Version-Release number of selected component (if applicable):

How reproducible:

Steps to Reproduce:
1.
2.
3.

Actual results:

Expected results:

Additional info:

Comment 1 Elias Ross 2014-09-04 18:11:25 UTC

Having implemented my own partition scheme for bulk data Cassandra, I found that 100 partitions takes very little time to query (fraction of a second), so 1000 partitions for many schedules may be a good starting point.

If you can figure out the number of active metric schedules (excluding trait schedules) you can come up with a better estimate. For new installations, I'm not sure how this might work. Of course, you can always increase the partition sizes at runtime.

Comment 2 John Sanda 2014-09-04 19:23:40 UTC

I was actually thinking smaller, a lot smaller. I think the biggest problem with the current and past approaches was that we only do a single query for index. And the can result in timeouts as the partitions get bigger. I think we resolve most of the problems with the following queries

SELECT schedule_id 
FROM metrics_idx
WHERE bucket = 'raw' AND partition = 2 AND time = 16:00
LIMIT 2000;

// and to get the next page...
SELECT schedule_id
FROM metrics_idx
WHERE bucket = 'raw' AND partition = 2 AND time = 16:00 AND  schedule_id > 11000
LIMIT 2000;

We implement paging across a single partition as well as break up the index for a given time slice into multiple partitions.
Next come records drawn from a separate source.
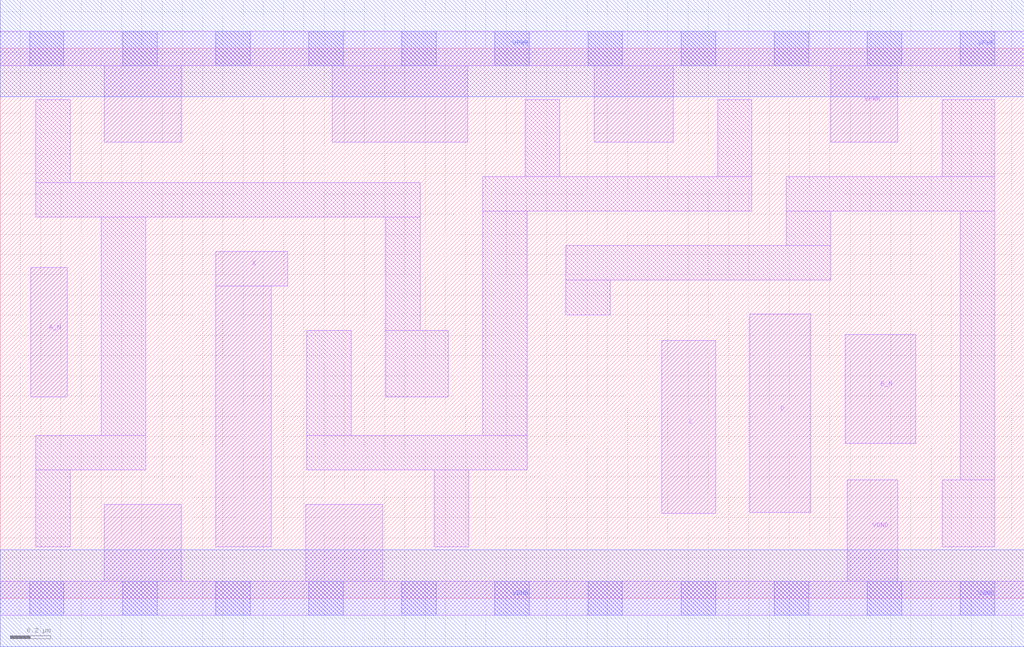
<source format=lef>
# Copyright 2020 The SkyWater PDK Authors
#
# Licensed under the Apache License, Version 2.0 (the "License");
# you may not use this file except in compliance with the License.
# You may obtain a copy of the License at
#
#     https://www.apache.org/licenses/LICENSE-2.0
#
# Unless required by applicable law or agreed to in writing, software
# distributed under the License is distributed on an "AS IS" BASIS,
# WITHOUT WARRANTIES OR CONDITIONS OF ANY KIND, either express or implied.
# See the License for the specific language governing permissions and
# limitations under the License.
#
# SPDX-License-Identifier: Apache-2.0

VERSION 5.7 ;
  NAMESCASESENSITIVE ON ;
  NOWIREEXTENSIONATPIN ON ;
  DIVIDERCHAR "/" ;
  BUSBITCHARS "[]" ;
UNITS
  DATABASE MICRONS 200 ;
END UNITS
PROPERTYDEFINITIONS
  MACRO maskLayoutSubType STRING ;
  MACRO prCellType STRING ;
  MACRO originalViewName STRING ;
END PROPERTYDEFINITIONS
MACRO sky130_fd_sc_hdll__and4bb_2
  CLASS CORE ;
  FOREIGN sky130_fd_sc_hdll__and4bb_2 ;
  ORIGIN  0.000000  0.000000 ;
  SIZE  5.060000 BY  2.720000 ;
  SYMMETRY X Y R90 ;
  SITE unithd ;
  PIN A_N
    ANTENNAGATEAREA  0.138600 ;
    DIRECTION INPUT ;
    USE SIGNAL ;
    PORT
      LAYER li1 ;
        RECT 0.150000 0.995000 0.330000 1.635000 ;
    END
  END A_N
  PIN B_N
    ANTENNAGATEAREA  0.138600 ;
    DIRECTION INPUT ;
    USE SIGNAL ;
    PORT
      LAYER li1 ;
        RECT 4.175000 0.765000 4.525000 1.305000 ;
    END
  END B_N
  PIN C
    ANTENNAGATEAREA  0.138600 ;
    DIRECTION INPUT ;
    USE SIGNAL ;
    PORT
      LAYER li1 ;
        RECT 3.270000 0.420000 3.535000 1.275000 ;
    END
  END C
  PIN D
    ANTENNAGATEAREA  0.138600 ;
    DIRECTION INPUT ;
    USE SIGNAL ;
    PORT
      LAYER li1 ;
        RECT 3.705000 0.425000 4.005000 1.405000 ;
    END
  END D
  PIN VGND
    ANTENNADIFFAREA  0.612550 ;
    DIRECTION INOUT ;
    USE SIGNAL ;
    PORT
      LAYER li1 ;
        RECT 0.000000 -0.085000 5.060000 0.085000 ;
        RECT 0.515000  0.085000 0.895000 0.465000 ;
        RECT 1.510000  0.085000 1.890000 0.465000 ;
        RECT 4.185000  0.085000 4.435000 0.585000 ;
      LAYER mcon ;
        RECT 0.145000 -0.085000 0.315000 0.085000 ;
        RECT 0.605000 -0.085000 0.775000 0.085000 ;
        RECT 1.065000 -0.085000 1.235000 0.085000 ;
        RECT 1.525000 -0.085000 1.695000 0.085000 ;
        RECT 1.985000 -0.085000 2.155000 0.085000 ;
        RECT 2.445000 -0.085000 2.615000 0.085000 ;
        RECT 2.905000 -0.085000 3.075000 0.085000 ;
        RECT 3.365000 -0.085000 3.535000 0.085000 ;
        RECT 3.825000 -0.085000 3.995000 0.085000 ;
        RECT 4.285000 -0.085000 4.455000 0.085000 ;
        RECT 4.745000 -0.085000 4.915000 0.085000 ;
      LAYER met1 ;
        RECT 0.000000 -0.240000 5.060000 0.240000 ;
    END
  END VGND
  PIN VPWR
    ANTENNADIFFAREA  1.299000 ;
    DIRECTION INOUT ;
    USE SIGNAL ;
    PORT
      LAYER li1 ;
        RECT 0.000000 2.635000 5.060000 2.805000 ;
        RECT 0.515000 2.255000 0.895000 2.635000 ;
        RECT 1.640000 2.255000 2.310000 2.635000 ;
        RECT 2.935000 2.255000 3.325000 2.635000 ;
        RECT 4.105000 2.255000 4.435000 2.635000 ;
      LAYER mcon ;
        RECT 0.145000 2.635000 0.315000 2.805000 ;
        RECT 0.605000 2.635000 0.775000 2.805000 ;
        RECT 1.065000 2.635000 1.235000 2.805000 ;
        RECT 1.525000 2.635000 1.695000 2.805000 ;
        RECT 1.985000 2.635000 2.155000 2.805000 ;
        RECT 2.445000 2.635000 2.615000 2.805000 ;
        RECT 2.905000 2.635000 3.075000 2.805000 ;
        RECT 3.365000 2.635000 3.535000 2.805000 ;
        RECT 3.825000 2.635000 3.995000 2.805000 ;
        RECT 4.285000 2.635000 4.455000 2.805000 ;
        RECT 4.745000 2.635000 4.915000 2.805000 ;
      LAYER met1 ;
        RECT 0.000000 2.480000 5.060000 2.960000 ;
    END
  END VPWR
  PIN X
    ANTENNADIFFAREA  0.498000 ;
    DIRECTION OUTPUT ;
    USE SIGNAL ;
    PORT
      LAYER li1 ;
        RECT 1.065000 0.255000 1.340000 1.545000 ;
        RECT 1.065000 1.545000 1.420000 1.715000 ;
    END
  END X
  OBS
    LAYER li1 ;
      RECT 0.175000 0.255000 0.345000 0.635000 ;
      RECT 0.175000 0.635000 0.720000 0.805000 ;
      RECT 0.175000 1.885000 2.075000 2.055000 ;
      RECT 0.175000 2.055000 0.345000 2.465000 ;
      RECT 0.500000 0.805000 0.720000 1.885000 ;
      RECT 1.515000 0.635000 2.605000 0.805000 ;
      RECT 1.515000 0.805000 1.735000 1.325000 ;
      RECT 1.905000 0.995000 2.215000 1.325000 ;
      RECT 1.905000 1.325000 2.075000 1.885000 ;
      RECT 2.145000 0.255000 2.315000 0.635000 ;
      RECT 2.385000 0.805000 2.605000 1.915000 ;
      RECT 2.385000 1.915000 3.715000 2.085000 ;
      RECT 2.595000 2.085000 2.765000 2.465000 ;
      RECT 2.795000 1.400000 3.015000 1.575000 ;
      RECT 2.795000 1.575000 4.105000 1.745000 ;
      RECT 3.545000 2.085000 3.715000 2.465000 ;
      RECT 3.885000 1.745000 4.105000 1.915000 ;
      RECT 3.885000 1.915000 4.915000 2.085000 ;
      RECT 4.655000 0.255000 4.915000 0.585000 ;
      RECT 4.655000 2.085000 4.915000 2.465000 ;
      RECT 4.745000 0.585000 4.915000 1.915000 ;
  END
  PROPERTY maskLayoutSubType "abstract" ;
  PROPERTY prCellType "standard" ;
  PROPERTY originalViewName "layout" ;
END sky130_fd_sc_hdll__and4bb_2

</source>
As for how many, I was actually thinking just a handful to start with. Maybe I am wrong, but here is my reasoning.  Assuming that the data is not already in memory, a read for a partition key requires a disk seek for each SSTable that has to be read. After that initial seek, columns are read sequentially which should be very efficient. Just based on this, we know that querying N partitions will require S disk seeks where S >= N. Of course with multiple nodes queries can be executed in parallel to reduce the overall latency. When Cassandra performs a read from disk, the scanned file segments, which I believe are 64k in size by default will get loaded into memory. So it is entirely possible that when we query for a page of data from the index, Cassandra will load into memory more than we need. Then the subsequent query will not even have to hit the disk at all.

I agree that the number of schedules needs to be taken into account when trying to determine how many index partitions we should have. But I also think we have to take the cluster size into consideration as well.

Comment 3 John Sanda 2014-09-04 19:34:23 UTC

I think the file segment size is determined by the column_index_size_in_kb property in cassandra.yaml.

Comment 4 Elias Ross 2014-09-05 02:44:30 UTC

I think in terms of inserting data, it is more efficient to insert into narrower rows than wider. Intuitively, it would seem that is the case, as maintaining sorted rows requires more moving around of data. I'm also thinking a large enough partition count would avoid any need for paged queries. But perhaps you're right that it is more I/O efficient to simply have fairly wide rows.

I'd like it if there might be a way to try both and decide which is more efficient, both in reads and in writes.

Comment 5 John Sanda 2014-09-10 02:16:40 UTC

I have removed the metrics_cache and metrics_cache index tables. References to them in code have been removed as well. Paging is now used when querying the index during data aggregation. The paging functionality is implemented in IndexIterator.java. There is a new schema upgrade step, ReplaceIndex.java, that migrates data from the legacy index tables into the new metrics_idx table.

More work is needed to make the number of index partitions fully configurable. That can come later though. There was no reason for that work to hold up these changes from getting into master. If need be we can address it in a separate BZ.

commit hashes:
6c0ebd22f5
e352c0cdc4d
58d3eb6c8
75aeb92e1a
b4eaebb1f9
36e8d5030
428d9aa0c
a3a59ffbe1

Comment 6 John Sanda 2014-09-11 20:20:37 UTC

I created bug 1140849 for tracking the work for making the number of partitions configurable. Moving this to ON_QA.